|The Dialogue of Multiculturalism: Encyclopedic Art Museums in the United States, and Their Non-Western Exhibitions|
Uploaded by: Arts Administration Program
Pockets: Arts Administration Program Theses (Permission Required), Arts Administration: General, Community Arts, Cultural & Urban Planning, International, Multiculturalism, Visual Arts, Museums, Crafts
Tags: Art Museum, community, culture, exhibition, Multiculturalism
Description/Abstract: Under a backdrop of globalization, art museums are increasingly called upon to broaden their accessibility and connect to a greater, more diverse population in the United States. This thesis focuses on how three museums in the New York City – specifically the Metropolitan Museum of Art, the Brooklyn Museum of Art, and the Queens Museum – do so by developing and planning for non-Western and culturally specific exhibitions.
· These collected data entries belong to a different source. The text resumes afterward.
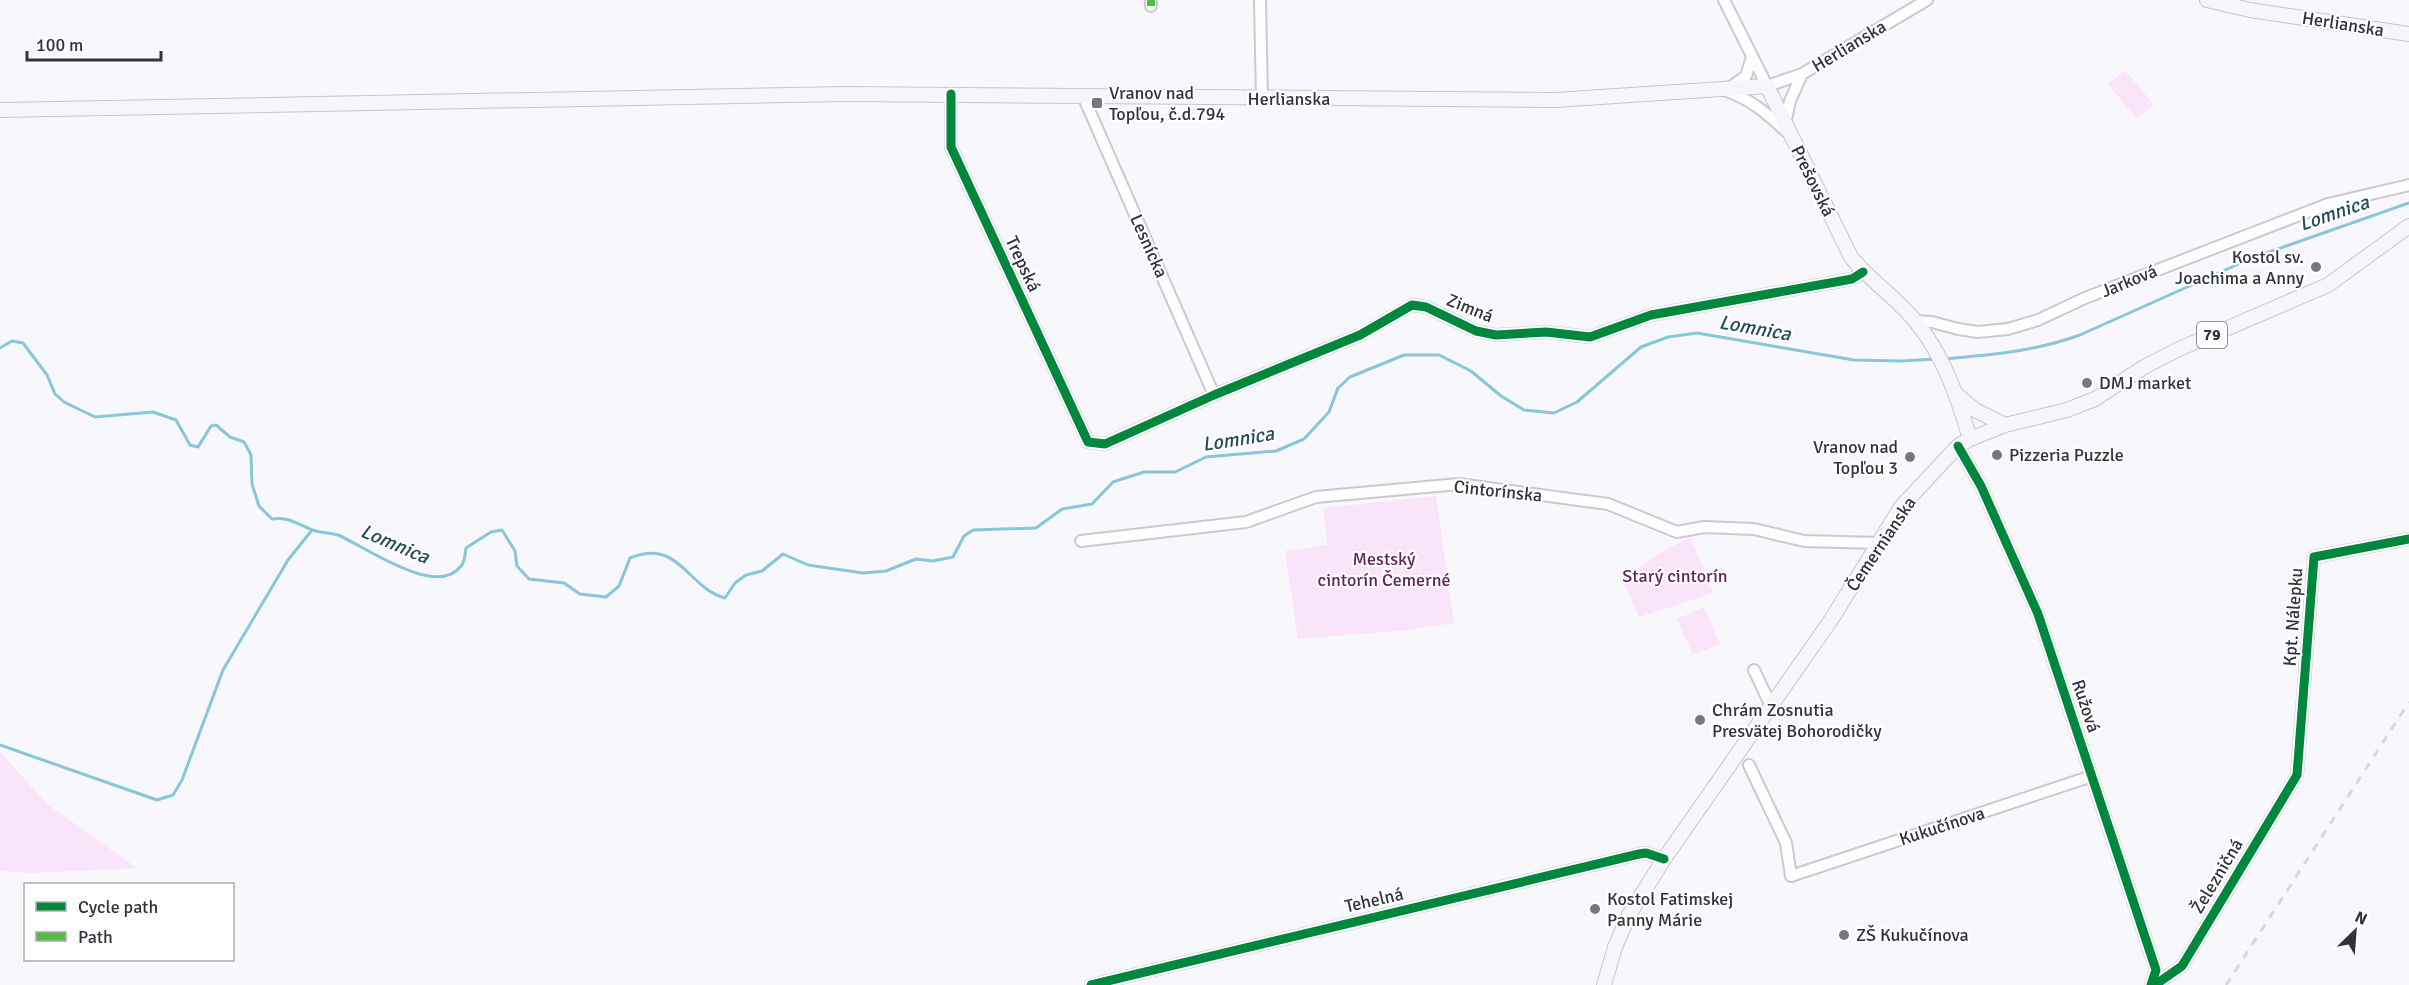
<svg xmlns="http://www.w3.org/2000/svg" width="2409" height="985" font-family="Signika,sans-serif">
<rect width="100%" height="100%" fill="#f8f8fc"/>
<path fill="#fae4f9" d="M2125,70l29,35 -17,14 -29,-35z
M1436,496l18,127 -45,7 -111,9 -13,-88 42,-6 -4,-37z
M1691,538l23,55 -75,24 -17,-38c23,-15 43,-32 69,-41z
M1704,607l16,37 -27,11 -16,-36z
M0,752l47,52 90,64 -105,5 -32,-2z"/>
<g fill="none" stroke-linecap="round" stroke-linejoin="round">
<path stroke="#87c6db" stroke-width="3" d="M0,348l12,-7 11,2 24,32 8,19 9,8 31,15 58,-5 23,8 14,25 8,2 13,-21 5,-1 14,12 14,5 7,13 1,29 7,22 13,13c17,-3 28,7 44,12 7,2 15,2 22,4 26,11 99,64 123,31 4,-4 4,-12 5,-18l25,-16 11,-2 13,21 2,15 12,13 35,4 16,11 26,3 13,-11 11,-28c50,-20 56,29 95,40l10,-15 11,-8 16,-4 21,-17 25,11 55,8 23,-2 30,-12 17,2 20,-4 11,-21 9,-6 63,-2 26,-19 30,-5 21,-22 31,-10h31l31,-15 70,-6 28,-12 25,-27 9,-24 12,-11 54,-22h35l32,16 30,25 23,14 30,3 23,-11 64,-55 27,-10 29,-4 157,27 48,1 33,-2
M1944,359c47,-4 92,-8 136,-24l172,-77 157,-55
M0,745l157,55 16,-5 9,-15 41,-110 65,-110 24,-30"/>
<defs>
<path id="minor" d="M1151,0v6
M1260,0l2,99
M1724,0l43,86 35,-12 125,-74
M1731,87l15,-11 6,-19
M1724,90c28,10 41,22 63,42
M951,94v53l137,295 17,2 109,-49 146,-60 52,-30 14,2 50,24 20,4 50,-3 44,5 61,-22 201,-36 11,-7
M1083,96l131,299
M1785,124l5,-23 12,-27
M1915,321l17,1 26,7 20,3 30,-3 30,-9 47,-22 243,-94 81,-19
M1958,446l23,40 57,128 118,356 -5,15
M1081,541l165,-19 70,-25 143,-13 149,20 69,28 27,-5 50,2 50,12 73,2
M1754,670l17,36
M1749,765l37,78 5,33 301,-100
M1091,985l548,-131 7,-1 18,6
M2155,985l27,-19 115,-191 17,-218 95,-18"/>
<path id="major" d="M2207,0l43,10 159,24
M0,110l846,-16 709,6 212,-14 84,171c19,24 46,41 65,65 28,34 42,76 54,117
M1957,395l18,15 30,15
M1604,985l11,-38 14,-32 35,-56 167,-239 70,-113 57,-61 12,-7 35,-14 62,-15 28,-11 49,-32 35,-18 149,-64 81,-59"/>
</defs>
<use href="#minor" stroke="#c9cad2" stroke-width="14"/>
<use href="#major" stroke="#c8c4cf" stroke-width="16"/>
<use href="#minor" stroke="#fefeff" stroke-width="10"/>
<use href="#major" stroke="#f6f5fa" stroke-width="14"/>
<path stroke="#d8d8d9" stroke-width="3" stroke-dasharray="8 8" stroke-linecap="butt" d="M2226,985l183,-283"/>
<path stroke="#58b947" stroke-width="8" stroke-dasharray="15 8" stroke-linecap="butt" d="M1151,0v6"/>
<defs>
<path id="cycleway" d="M951,94v53l137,295 17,2 109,-49 146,-60 52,-30 14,2 50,24 20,4 50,-3 44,5 61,-22 201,-36 11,-7
M1958,446l23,40 57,128 118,356 -5,15
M1091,985l548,-131 7,-1 18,6
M2155,985l27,-19 115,-191 17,-218 95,-18"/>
</defs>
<use href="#cycleway" stroke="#fff" stroke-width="13"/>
<use href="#cycleway" stroke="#00873e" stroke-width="9"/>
</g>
<g fill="#767881" stroke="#fff" stroke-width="2">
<rect x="1091" y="97" width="12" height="12" rx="3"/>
<circle cx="2316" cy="267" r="6"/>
<circle cx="2087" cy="383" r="6"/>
<circle cx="1997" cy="455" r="6"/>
<circle cx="1910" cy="457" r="6"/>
<circle cx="1700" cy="720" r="6"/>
<circle cx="1595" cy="909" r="6"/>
<circle cx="1844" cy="935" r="6"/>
</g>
<g text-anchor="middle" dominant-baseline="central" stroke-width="4.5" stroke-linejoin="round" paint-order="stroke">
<rect fill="#fff" stroke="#6e7079" stroke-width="1.5" x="2197" y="322" width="30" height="26" rx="4.5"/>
<g font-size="16" font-weight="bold" fill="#30333f">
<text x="2212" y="335">79</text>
</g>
<g font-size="18" fill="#30333f" stroke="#fff">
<text transform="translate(2343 24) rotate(9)">Herlianska</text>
<text transform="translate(1849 46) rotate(-31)">Herlianska</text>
<text x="1289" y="99">Herlianska</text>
<text transform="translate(1813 181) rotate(64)">Prešovská</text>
<text transform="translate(1149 246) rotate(66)">Lesnícka</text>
<text transform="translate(1023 264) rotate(65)">Trepská</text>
<text transform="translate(2129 281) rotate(-22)">Jarková</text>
<text transform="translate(1470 308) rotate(22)">Zimná</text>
<text transform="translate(1498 491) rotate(6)">Cintorínska</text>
<text transform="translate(1881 544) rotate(-56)">Čemernianska</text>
<text transform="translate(2293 617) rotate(-86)">Kpt. Nálepku</text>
<text transform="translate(2086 706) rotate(72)">Ružová</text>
<text transform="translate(1942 826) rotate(-18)">Kukučínova</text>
<text transform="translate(2217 876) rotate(-59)">Železničná</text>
<text transform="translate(1374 900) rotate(-13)">Tehelná</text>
</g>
<g font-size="18" fill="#30333f" stroke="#fff" text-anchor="start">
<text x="1109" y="93">Vranov nad<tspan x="1109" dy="21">Topľou, č.d.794</tspan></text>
<text x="2304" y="257" text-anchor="end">Kostol sv.<tspan x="2304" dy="21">Joachima a Anny</tspan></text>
<text x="2099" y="383">DMJ market</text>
<text x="1898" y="447" text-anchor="end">Vranov nad<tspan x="1898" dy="21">Topľou 3</tspan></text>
<text x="2009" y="455">Pizzeria Puzzle</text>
<text x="1712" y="710">Chrám Zosnutia<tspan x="1712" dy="21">Presvätej Bohorodičky</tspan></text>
<text x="1607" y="899">Kostol Fatimskej<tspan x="1607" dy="21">Panny Márie</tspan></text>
<text x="1856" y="935">ZŠ Kukučínova</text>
</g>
<g font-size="18" fill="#63215f" stroke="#fff">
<text x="1384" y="559">Mestský<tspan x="1384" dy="21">cintorín Čemerné</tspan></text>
<text x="1675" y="576">Starý cintorín</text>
</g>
<g font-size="20" font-style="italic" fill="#254c5a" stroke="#fff">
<text transform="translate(2334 213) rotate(-19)">Lomnica</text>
<text transform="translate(1755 328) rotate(10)">Lomnica</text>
<text transform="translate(1238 439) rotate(-9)">Lomnica</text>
<text transform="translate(395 544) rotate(23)">Lomnica</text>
</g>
</g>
<rect x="24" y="883" width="210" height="78" fill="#ffffff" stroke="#acadb2" stroke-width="1.5"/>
<rect x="36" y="902" width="30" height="9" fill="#00873e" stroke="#acadb2" stroke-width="1.5"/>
<text x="78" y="913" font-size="18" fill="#30333f">Cycle path</text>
<rect x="36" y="932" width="30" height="9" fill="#58b947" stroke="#acadb2" stroke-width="1.5"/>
<text x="78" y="943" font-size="18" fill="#30333f">Path</text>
<g transform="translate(2355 931) rotate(25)" stroke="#ffffff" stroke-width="4.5" paint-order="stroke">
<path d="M0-4.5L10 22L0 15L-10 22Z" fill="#30333f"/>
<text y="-9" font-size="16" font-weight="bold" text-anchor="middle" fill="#30333f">N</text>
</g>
<path d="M27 51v9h134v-9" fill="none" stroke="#30333f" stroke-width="3"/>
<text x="36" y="51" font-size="18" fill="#30333f" stroke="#ffffff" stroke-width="4.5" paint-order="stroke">100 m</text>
</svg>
The three exhibitions studied via interviews with educational and curatorial staff are China: Through the Looking Glass, Ai Weiwei: According to What?, and Queens International 2016, respectively. Across three chapters, I introduce, study, compare, and analyze how these three institutions handle the challenges, risks, and opportunities in their exploration of multiculturalism. The thesis finds that curatorial planning and educational programming do not always meet consensus when the purpose of an exhibition drifts away from the mission or when the mission is relatively broad and vague. Meanwhile, art museum administrators hold different understanding of diversity, and the deviating beliefs usually arise from the leaders’ visions and the organization’s main mission. However, this difference also indicates that art museums have realized the predicament of cultural organizations facing demographic shifts, and hence may lead to a better possibility of success in cultural reformation.